Того, кого везли уже оттуда,
Сегодня пуд. А там ещё два пуда.
Наоборот. Пусть думает народ,
Что дел у нас с тобой невпроворот.
А сам лежи, воняй, осуществляйся.
Гарантом Конституции являйся.
Вставай то с той, то с этой, то с любой,
Осуществляя этот вечный бой.
И скажет нам и третий, и второй:
«Всё в мире правильно». Так думаю порой.
8316
«Всё в мире правильно». Так думаю порой.
И думал так четвёртый и второй.
А я один. И вся вокруг команда.
Помощников и референтов банда.
«Уволить всех и всё начать сначала!»
Так закричало старое мочало.
Чтоб тёрли зад ледышками тому,
Кому случилось жить зимой в Крыму,
Руководя всем этим безобразием
Назвавшимся немыслимым Евразием.
И в бане после выпитого чая
Без коньяка, о чём-нибудь скучая.
Не горячись! А он совсем сырой.
Всё в мире правильно. Так думаю порой.
8317
Всё в мире правильно. Так думаю порой.
А сам лежу за ближнею горой.
И вижу, как в окопах дремлют немцы,
Земли моей незваные туземцы.
И что им снится, примитивам тем,
Что скопом шли сюда. И, между тем,
Их фатерланда наших невзлюбила.
И всех она в сердцах и перебила,
Поверив в то, что именно они
Меня умнее. Милый, извини!
Подвинься трохи, вместе полежим.
И мы насадим времени режим.
На теле тоже дрыжики бывают.
Миллионеров травят, убивают.
8318
Миллионеров травят, убивают.
На теле тоже дрыжики бывают.
И их тогда вот так же, как и нас,
Возьмёшь за это. И капуста квас.
Ещё ты хочешь вывести собак?
Несправедливость это не кабак.
Хоть пей всю ночь, заснуть она не даст.
И потому обидою обдаст.
Миллионер тебе опасен в чём?
Да и ни в чём. Как в морду кирпичом.
А тут вода и свет, и тьма, и газ.
А там окопы, пули и фугас.
И так всегда. Но чаще, чем порой,
Не уживается с ушедшим новый строй.
8319
Не уживается с ушедшим новый строй.
И миллиона не найдёшь порой.
Всего важнее денежный баланс.
А он в мозгу, как взятка, как аванс.
Ты получил, отдай, и всё путём.
И твой аванс мы в прибыли учтём.
Важнее чем учёт, есть пересчёт.
Себе поможем.
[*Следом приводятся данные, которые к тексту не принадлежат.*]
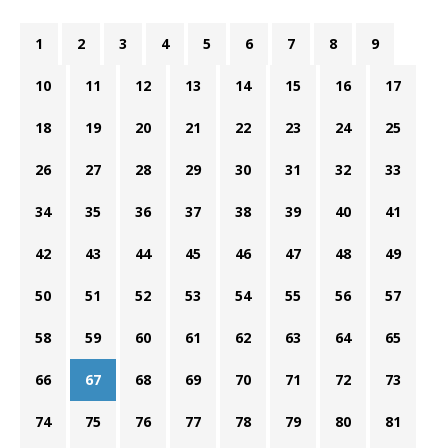
1
2
3
4
5
6
7
8
9
10
11
12
13
14
15
16
17
18
19
20
21
22
23
24
25
26
27
28
29
30
31
32
33
34
35
36
37
38
39
40
41
42
43
44
45
46
47
48
49
50
51
52
53
54
55
56
57
58
59
60
61
62
63
64
65
66
67
68
69
70
71
72
73
74
75
76
77
78
79
80
81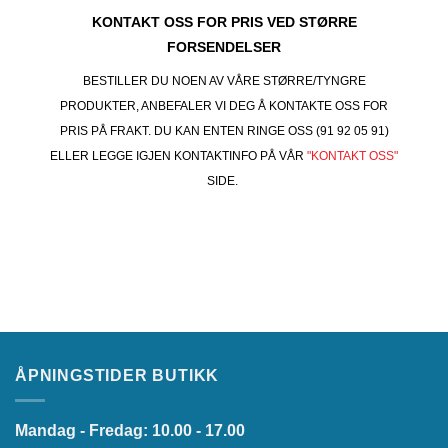
KONTAKT OSS FOR PRIS VED STØRRE
FORSENDELSER
BESTILLER DU NOEN AV VÅRE STØRRE/TYNGRE
PRODUKTER, ANBEFALER VI DEG Å KONTAKTE OSS FOR
PRIS PÅ FRAKT. DU KAN ENTEN RINGE OSS (91 92 05 91)
ELLER LEGGE IGJEN KONTAKTINFO PÅ VÅR
"KONTAKT OSS"
SIDE.
ÅPNINGSTIDER BUTIKK
Mandag - Fredag: 10.00 - 17.00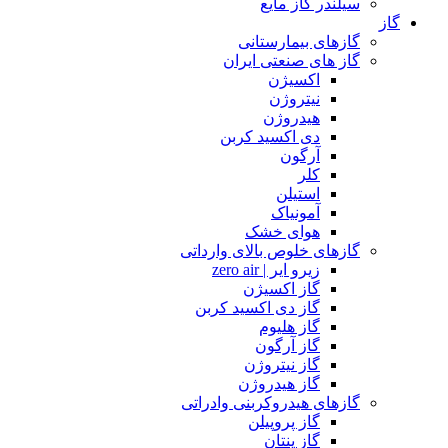
سیلندر گاز مایع
گاز
گازهای بیمارستانی
گاز های صنعتی ایران
اکسیژن
نیتروژن
هیدروژن
دی اکسید کربن
آرگون
کلر
استیلن
آمونیاک
هوای خشک
گازهای خلوص بالای وارداتی
زیرو ایر | zero air
گاز اکسیژن
گاز دی اکسید کربن
گاز هلیوم
گاز آرگون
گاز نیتروژن
گاز هیدروژن
گازهای هیدروکربنی وادراتی
گاز پروپیلن
گاز پنتان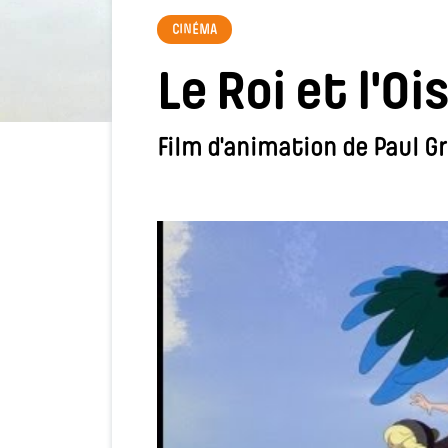
CINÉMA
Le Roi et l'Oi
Film d'animation de Paul G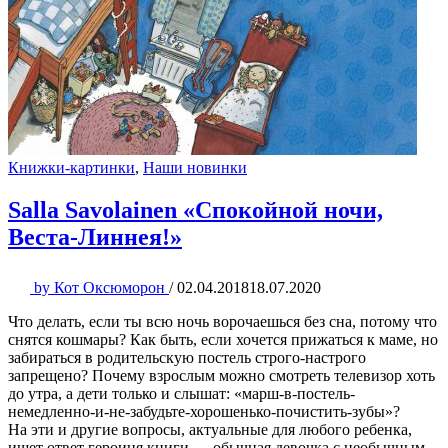
Книжки-картинки
,
Наши новинки
Salla Savolainen «Спокойной ночи,
Веста-Линнея!»
by
Кот Оксюморон
/
02.04.2018
18.07.2020
Что делать, если ты всю ночь ворочаешься без сна, потому что
снятся кошмары? Как быть, если хочется прижаться к маме, но
забираться в родительскую постель строго-настрого
запрещено? Почему взрослым можно смотреть телевизор хоть
до утра, а дети только и слышат: «марш-в-постель-
немедленно-и-не-забудьте-хорошенько-почистить-зубы»?
На эти и другие вопросы, актуальные для любого ребенка,
ищет ответ героиня книги — обычная девочка с необычным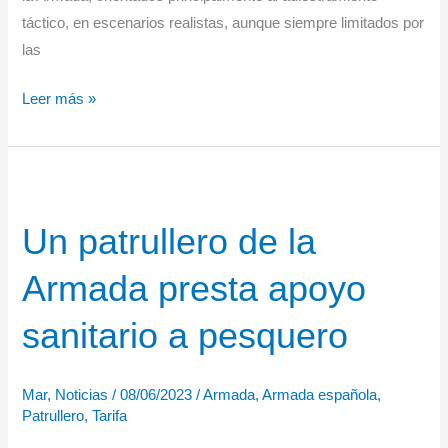
táctico, en escenarios realistas, aunque siempre limitados por
las
La
Leer más »
Armada
en
el
ejercicio
Un patrullero de la
SINKEX-
23
Armada presta apoyo
sanitario a pesquero
Mar
,
Noticias
/
08/06/2023
/
Armada
,
Armada española
,
Patrullero
,
Tarifa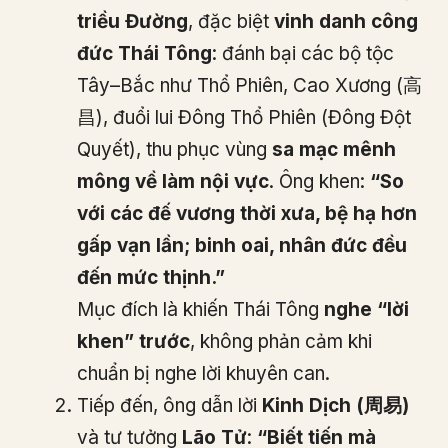
triều Đường
, đặc biệt
vinh danh công
đức Thái Tông
: đánh bại các bộ tộc
Tây–Bắc như Thổ Phiên, Cao Xương (高
昌), đuổi lui Đông Thổ Phiên (Đông Đột
Quyết), thu phục vùng
sa mạc mênh
mông về làm nội vực
. Ông khen:
“So
với các đế vương thời xưa, bệ hạ hơn
gấp vạn lần; binh oai, nhân đức đều
đến mức thịnh.”
Mục đích là khiến Thái Tông
nghe “lời
khen” trước
, không phản cảm khi
chuẩn bị nghe lời khuyên can.
Tiếp đến, ông dẫn lời
Kinh Dịch (周易)
và tư tưởng
Lão Tử
:
“Biết tiến mà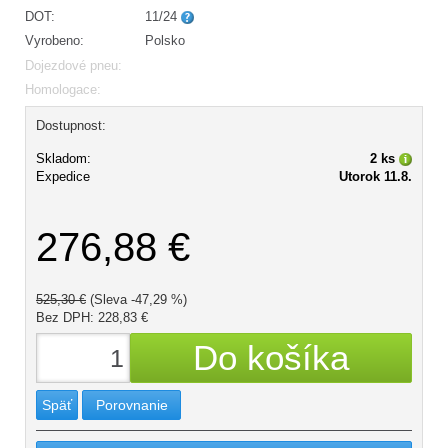
DOT:
11/24
Vyrobeno:
Polsko
Dojezdové pneu:
Homologace:
Dostupnost:
Skladom:
2 ks
Expedice
Utorok 11.8.
276,88 €
525,30 €
(Sleva -47,29 %)
Bez DPH: 228,83 €
Späť
Porovnanie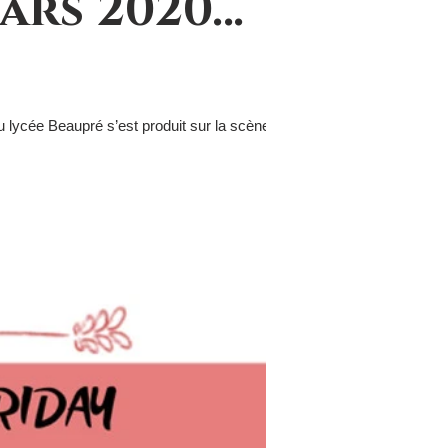
ars 2020…
 lycée Beaupré s’est produit sur la scène du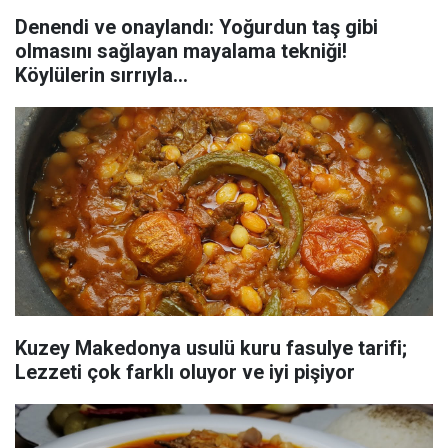
Denendi ve onaylandı: Yoğurdun taş gibi
olmasını sağlayan mayalama tekniği!
Köylülerin sırrıyla...
Kuzey Makedonya usulü kuru fasulye tarifi;
Lezzeti çok farklı oluyor ve iyi pişiyor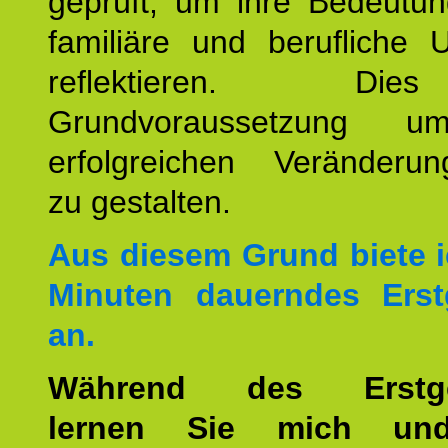
geprüft, um ihre Bedeutun
familiäre und berufliche 
reflektieren. Di
Grundvoraussetzung u
erfolgreichen Veränderun
zu gestalten.
Aus diesem Grund biete i
Minuten dauerndes Erst
an.
Während des Erstge
lernen Sie mich un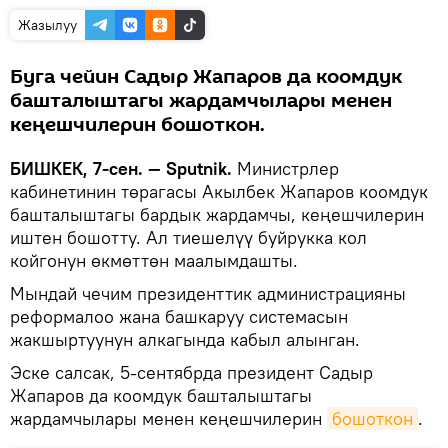
Жазылуу
Буга чейин Садыр Жапаров да коомдук
башталыштагы жардамчылары менен
кеңешчилерин бошоткон.
БИШКЕК, 7-сен. — Sputnik.
Министрлер
кабинетинин төрагасы Акылбек Жапаров коомдук
башталыштагы бардык жардамчы, кеңешчилерин
иштен бошотту. Ал тиешелүү буйрукка кол
койгонун өкмөттөн маалымдашты.
Мындай чечим президенттик администрацияны
реформалоо жана башкаруу системасын
жакшыртуунун алкагында кабыл алынган.
Эске салсак, 5-сентябрда президент Садыр
Жапаров да коомдук башталыштагы
жардамчылары менен кеңешчилерин
бошоткон
.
А итог не в счёт.
Ему нужны не деньги, дивиденды.
И потому такие президенты,
Чтоб дивиденды в прибыль закрутить
И воду нам без цели замутить
Тем строем мыслей. Он же выживает
И там, где бедных меньше не бывает.
8320
И там, где бедных меньше не бывает,
Он там живёт. И там и выживает.
Богатых невозможно обмануть.
А значит, и непросто и уснуть.
А как уснёшь, то тут и не проснёшься.
И к нам опять ты больше не вернёшься.
А нет моментов, нет и экскрементов,
И умирай тогда без сантиментов.
И там уже, где офисы его,
Всех этих дел бытует естество.
И подают вам дамы чай с лимоном,
И суп из крабов, и себя со стоном.
А этот суп, иному не в пример,
Порой не любит наш миллионер.
8321
Порой не любит наш миллионер
Из крабов суп иному не в пример.
А любит он лишь русские присмаки,
Икру и воблу, и под пиво раки.
Которых он в тарелочку кладёт.
Потом буржуй за ширмочку идёт.
И ждёт там даму. Там четыре крана.
С шампанским два. Они из ресторана.
И два других, чтоб дамочку купать,
Уж как когда-то с ней он будет спать.
С горячей и с холодною водой.
И тазик переполненный едой.
И чтоб буржуй вам что-нибудь оставил
Отдать народу взятое без правил?!
8322
Отдать народу взятое без правил,
Чтобы буржуй там что-нибудь оставил?
У нас? У них? Ну что вы! Никогда.
И в этом заключается беда.
Себя вините, что для дивидендов
Вы так любили ваших президентов.
И не пустили к ним корреспондентов.
И натравили на врачей студентов.
Переписали это, да и сё.
И снова в душ. Обмылись, да и всё.
В уме считайте. Иногда на пальцах.
А пальцы ваши в золоте и смальцах.
Вот он какой у нас миллионер.
Ну, а народ не принимает мер.
8323
Ну, а народ не принимает мер.
И подаёт он тем плохой пример.
А почему? А потому, что сер.
И потому, что всё народу в хер.
Летят ракеты, самолёты, танки.
А мы с Арбата, с Кунцева, с Таганки.
Мы там их встретим пулей и штыком.
Да и пойдём в гостиницу пешком.
И скажем: «Мисс! И вы вот тоже, мэм,
Уж извините за поток проблем.
А много ли успели вы украсти?»
И мэм нам отвечают дружно: «Здрасьте!»
И он тут сам, кто рюмочку поставил,
Надежду на спасение оставил.
8324
Надежду на спасение оставил.
И он тут сам, и рюмочку поставил.
«Я бедный, - говорит, - миллионер.
Живу я и тружусь в СССР.
Мне ваш страна даваит дивиденды,
Да и даваит ценные моменты.
Пока вы нас хотите убивайт,
Я танки должен ваши продавайт.
А вы за это деньги получайт.
И к нам ракеты снова возвращайт».
А дивиденды всё-таки идут,
Хотя и танки вышли на редут.
Мы им ответим. И наоборот.
Не доверяет лозунгам народ.
8325
Не доверяет лозунгам народ.
Ну, а порою и наоборот.
Мы и свои концы сведём с концами
Вот тут с такими глупыми лицами.
А покажи-ка ты на сей момент
Свой основной визит-эксперимент.
В котором и послужим мы участию
В твоём сознанье, что приводит к счастью.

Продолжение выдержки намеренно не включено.